Improved gas diffusion electrodes for hybrid polymer electrolyte fuel cells

In this study, the performance of the anionic electrodes for hybrid polymer electrolyte fuel cells was improved. The anion exchange membrane (AEM) electrodes were initially characterized as the cathode on a proton exchange membrane (PEM) anode/membrane half-assembly (i.e. hybrid polymer electrolyte fuel cell). The electrode performance was improved by tailoring the ionomer distribution within the electrode structure so as to better balance the electronic, ionic, and reactant transport within the catalyst layer. An ionomer impregnation method was used to achieve a non-uniform ionomer distribution and higher performance. Traditional electrode fabrication methods (i.e. thin-film method) lead to a uniform ionomer distribution. The peak power density at 70 °C for a H2/O2 hybrid fuel cell was 44 mW cm−2 using the thin-film electrode, and 120 mW cm−2 using the ionomer impregnated electrode.
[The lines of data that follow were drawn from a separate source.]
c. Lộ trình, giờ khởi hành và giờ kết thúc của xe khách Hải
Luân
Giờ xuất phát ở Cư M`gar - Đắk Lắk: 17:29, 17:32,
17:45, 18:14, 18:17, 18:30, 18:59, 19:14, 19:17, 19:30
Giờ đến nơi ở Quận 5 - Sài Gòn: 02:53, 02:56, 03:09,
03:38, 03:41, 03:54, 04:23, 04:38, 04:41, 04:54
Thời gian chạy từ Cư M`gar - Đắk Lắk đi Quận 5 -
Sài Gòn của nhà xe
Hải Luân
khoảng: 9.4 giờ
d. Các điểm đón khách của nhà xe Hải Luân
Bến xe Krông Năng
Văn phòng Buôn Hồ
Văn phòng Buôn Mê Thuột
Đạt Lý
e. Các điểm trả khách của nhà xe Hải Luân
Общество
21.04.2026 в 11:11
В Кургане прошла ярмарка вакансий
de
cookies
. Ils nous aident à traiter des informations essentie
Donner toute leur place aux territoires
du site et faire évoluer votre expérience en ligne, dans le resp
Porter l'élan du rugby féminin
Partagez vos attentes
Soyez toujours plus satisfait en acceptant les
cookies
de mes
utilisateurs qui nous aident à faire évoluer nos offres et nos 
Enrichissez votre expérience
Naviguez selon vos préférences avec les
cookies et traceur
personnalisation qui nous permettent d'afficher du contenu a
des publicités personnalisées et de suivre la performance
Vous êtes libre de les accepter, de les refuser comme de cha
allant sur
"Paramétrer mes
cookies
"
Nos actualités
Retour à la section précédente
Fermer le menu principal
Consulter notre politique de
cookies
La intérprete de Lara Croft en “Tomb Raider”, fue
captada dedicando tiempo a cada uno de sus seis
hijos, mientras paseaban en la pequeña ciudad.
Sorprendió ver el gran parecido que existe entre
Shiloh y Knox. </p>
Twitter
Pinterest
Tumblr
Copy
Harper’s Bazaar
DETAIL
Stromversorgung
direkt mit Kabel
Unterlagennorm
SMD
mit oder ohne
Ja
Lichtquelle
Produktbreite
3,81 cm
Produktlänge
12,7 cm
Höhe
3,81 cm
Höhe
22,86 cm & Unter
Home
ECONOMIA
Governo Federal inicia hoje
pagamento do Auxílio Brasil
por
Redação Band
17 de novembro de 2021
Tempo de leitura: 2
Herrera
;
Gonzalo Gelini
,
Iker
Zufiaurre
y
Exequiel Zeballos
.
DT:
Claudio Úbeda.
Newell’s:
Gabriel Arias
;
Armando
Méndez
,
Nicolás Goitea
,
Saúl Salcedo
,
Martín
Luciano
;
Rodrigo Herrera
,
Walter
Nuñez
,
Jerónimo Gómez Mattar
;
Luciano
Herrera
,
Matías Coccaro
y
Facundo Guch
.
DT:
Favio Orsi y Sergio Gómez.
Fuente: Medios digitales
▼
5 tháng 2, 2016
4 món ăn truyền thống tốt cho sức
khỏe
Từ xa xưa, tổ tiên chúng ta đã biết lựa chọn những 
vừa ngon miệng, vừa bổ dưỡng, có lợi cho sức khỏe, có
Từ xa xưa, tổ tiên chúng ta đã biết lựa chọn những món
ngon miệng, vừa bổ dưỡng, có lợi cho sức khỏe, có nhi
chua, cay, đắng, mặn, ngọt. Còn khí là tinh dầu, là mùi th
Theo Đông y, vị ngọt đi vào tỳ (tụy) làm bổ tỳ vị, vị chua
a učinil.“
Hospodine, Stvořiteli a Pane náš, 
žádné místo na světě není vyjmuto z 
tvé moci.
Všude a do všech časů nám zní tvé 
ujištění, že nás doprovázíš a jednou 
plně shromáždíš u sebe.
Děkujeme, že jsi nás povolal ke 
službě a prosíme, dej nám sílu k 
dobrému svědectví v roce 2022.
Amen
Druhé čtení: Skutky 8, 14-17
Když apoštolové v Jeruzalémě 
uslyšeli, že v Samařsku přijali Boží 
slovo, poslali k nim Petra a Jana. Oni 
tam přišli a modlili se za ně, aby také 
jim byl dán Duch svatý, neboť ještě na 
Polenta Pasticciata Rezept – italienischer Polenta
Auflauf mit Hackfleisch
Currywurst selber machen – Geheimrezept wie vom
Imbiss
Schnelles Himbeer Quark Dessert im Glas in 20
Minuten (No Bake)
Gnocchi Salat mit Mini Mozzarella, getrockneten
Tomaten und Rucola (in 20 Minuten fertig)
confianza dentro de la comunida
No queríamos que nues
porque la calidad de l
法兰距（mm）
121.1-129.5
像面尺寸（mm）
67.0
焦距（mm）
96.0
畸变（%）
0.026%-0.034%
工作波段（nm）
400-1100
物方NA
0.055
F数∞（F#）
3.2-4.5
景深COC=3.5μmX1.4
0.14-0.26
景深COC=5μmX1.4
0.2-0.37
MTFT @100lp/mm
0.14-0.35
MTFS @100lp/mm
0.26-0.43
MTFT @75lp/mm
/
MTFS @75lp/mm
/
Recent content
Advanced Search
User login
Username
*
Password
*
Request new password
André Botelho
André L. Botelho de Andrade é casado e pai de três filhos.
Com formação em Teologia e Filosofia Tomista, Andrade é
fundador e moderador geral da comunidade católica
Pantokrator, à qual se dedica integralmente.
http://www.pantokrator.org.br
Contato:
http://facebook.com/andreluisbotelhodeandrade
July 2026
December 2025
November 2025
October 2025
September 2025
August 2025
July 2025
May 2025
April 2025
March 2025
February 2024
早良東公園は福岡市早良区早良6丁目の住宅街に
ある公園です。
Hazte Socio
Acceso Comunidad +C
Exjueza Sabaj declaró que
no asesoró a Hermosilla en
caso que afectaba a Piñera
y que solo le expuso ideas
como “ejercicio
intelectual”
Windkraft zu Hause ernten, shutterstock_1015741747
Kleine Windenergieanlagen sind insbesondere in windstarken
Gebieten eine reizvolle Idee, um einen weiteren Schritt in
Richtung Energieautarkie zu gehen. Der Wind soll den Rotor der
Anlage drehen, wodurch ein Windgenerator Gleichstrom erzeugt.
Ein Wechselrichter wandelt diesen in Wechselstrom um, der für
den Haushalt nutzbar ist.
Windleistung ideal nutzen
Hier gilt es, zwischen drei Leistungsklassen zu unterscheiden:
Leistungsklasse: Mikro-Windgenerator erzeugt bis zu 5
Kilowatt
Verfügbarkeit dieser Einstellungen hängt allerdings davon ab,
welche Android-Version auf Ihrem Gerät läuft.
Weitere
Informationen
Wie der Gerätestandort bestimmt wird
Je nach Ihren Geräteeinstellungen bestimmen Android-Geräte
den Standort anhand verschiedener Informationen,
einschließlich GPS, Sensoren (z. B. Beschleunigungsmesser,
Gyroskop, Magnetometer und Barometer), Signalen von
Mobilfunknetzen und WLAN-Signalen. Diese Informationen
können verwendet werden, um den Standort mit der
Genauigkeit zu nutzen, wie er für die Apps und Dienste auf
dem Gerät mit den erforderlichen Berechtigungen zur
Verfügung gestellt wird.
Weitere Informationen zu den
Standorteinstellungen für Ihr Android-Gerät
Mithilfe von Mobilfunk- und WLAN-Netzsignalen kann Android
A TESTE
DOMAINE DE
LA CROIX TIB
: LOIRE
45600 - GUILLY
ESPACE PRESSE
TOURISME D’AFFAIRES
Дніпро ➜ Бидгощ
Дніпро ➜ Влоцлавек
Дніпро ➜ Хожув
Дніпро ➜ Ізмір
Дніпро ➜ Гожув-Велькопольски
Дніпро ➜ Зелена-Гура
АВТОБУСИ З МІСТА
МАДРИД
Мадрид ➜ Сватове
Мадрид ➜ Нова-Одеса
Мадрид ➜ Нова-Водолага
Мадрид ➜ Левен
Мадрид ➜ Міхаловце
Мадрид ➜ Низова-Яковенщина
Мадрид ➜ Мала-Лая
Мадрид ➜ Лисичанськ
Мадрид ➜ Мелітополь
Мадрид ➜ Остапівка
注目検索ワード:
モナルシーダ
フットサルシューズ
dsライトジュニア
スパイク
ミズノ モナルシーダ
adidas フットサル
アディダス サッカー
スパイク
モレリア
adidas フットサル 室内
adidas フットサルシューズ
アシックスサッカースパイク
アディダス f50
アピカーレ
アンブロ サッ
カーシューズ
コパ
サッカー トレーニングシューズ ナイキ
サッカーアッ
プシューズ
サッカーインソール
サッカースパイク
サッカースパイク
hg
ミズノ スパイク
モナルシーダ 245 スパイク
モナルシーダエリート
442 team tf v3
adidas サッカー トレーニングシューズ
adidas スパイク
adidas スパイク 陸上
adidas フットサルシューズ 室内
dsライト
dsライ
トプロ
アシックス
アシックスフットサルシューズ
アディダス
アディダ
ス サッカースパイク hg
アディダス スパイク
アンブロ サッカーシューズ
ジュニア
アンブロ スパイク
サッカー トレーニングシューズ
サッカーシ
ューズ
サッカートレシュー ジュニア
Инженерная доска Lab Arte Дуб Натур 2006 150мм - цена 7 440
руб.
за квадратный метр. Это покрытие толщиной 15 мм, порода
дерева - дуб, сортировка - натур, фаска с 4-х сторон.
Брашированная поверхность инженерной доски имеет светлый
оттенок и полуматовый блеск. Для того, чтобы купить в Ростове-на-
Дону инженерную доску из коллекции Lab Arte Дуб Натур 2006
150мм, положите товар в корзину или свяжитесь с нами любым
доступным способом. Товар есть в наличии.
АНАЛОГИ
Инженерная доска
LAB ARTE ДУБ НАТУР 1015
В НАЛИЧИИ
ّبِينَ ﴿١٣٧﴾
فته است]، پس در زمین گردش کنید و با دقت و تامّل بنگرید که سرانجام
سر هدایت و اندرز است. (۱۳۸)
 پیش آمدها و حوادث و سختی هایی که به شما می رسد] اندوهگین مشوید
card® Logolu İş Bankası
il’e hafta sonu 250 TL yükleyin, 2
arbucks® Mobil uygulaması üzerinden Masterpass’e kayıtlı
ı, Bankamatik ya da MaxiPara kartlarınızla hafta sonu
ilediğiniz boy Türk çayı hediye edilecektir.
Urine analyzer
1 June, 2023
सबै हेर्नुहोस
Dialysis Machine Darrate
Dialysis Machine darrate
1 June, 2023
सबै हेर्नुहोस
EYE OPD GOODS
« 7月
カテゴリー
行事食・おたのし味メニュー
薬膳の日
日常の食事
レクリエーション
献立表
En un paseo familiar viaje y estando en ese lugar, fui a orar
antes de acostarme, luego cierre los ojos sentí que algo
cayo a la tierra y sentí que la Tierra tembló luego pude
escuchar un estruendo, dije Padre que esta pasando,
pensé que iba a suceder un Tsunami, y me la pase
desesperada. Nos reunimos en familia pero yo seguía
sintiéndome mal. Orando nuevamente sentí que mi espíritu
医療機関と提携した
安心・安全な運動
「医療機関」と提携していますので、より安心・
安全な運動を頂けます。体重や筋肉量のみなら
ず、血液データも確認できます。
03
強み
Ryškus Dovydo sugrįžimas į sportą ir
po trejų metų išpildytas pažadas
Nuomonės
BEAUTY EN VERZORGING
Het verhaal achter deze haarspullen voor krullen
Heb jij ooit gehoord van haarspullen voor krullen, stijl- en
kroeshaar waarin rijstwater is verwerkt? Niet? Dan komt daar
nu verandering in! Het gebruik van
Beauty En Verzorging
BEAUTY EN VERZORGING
A hydrophobic additive used in the catalyst layer further improved the electrode performance, giving a peak power density of 315 mW cm−2 for H2/O2 at 70 °C. Electrochemical impedance spectroscopy was used as an in situ diagnostic tool to help understand the origin of the electrode improvements. The increase in performance was attributed to improved catalyst utilization due to the creation of facile gas transport domains in the AEM electrode structure. Similarly, the AEM anode prepared by ionomer impregnation with polytetrafluoroethylene resulted in a three-fold increase in the peak power density compared to ones made by the thin-film method, which has no polytetrafluoroethylene.

Research highlights► Performance of alkaline electrodes was improved by changing ionomer distribution. ► Ionomer impregnation method led to higher performance than thin-film method. ► The use of a hydrophobic additive improves the catalyst utilization. ► Physical properties of polymer electrolytes dictates electrode architectures.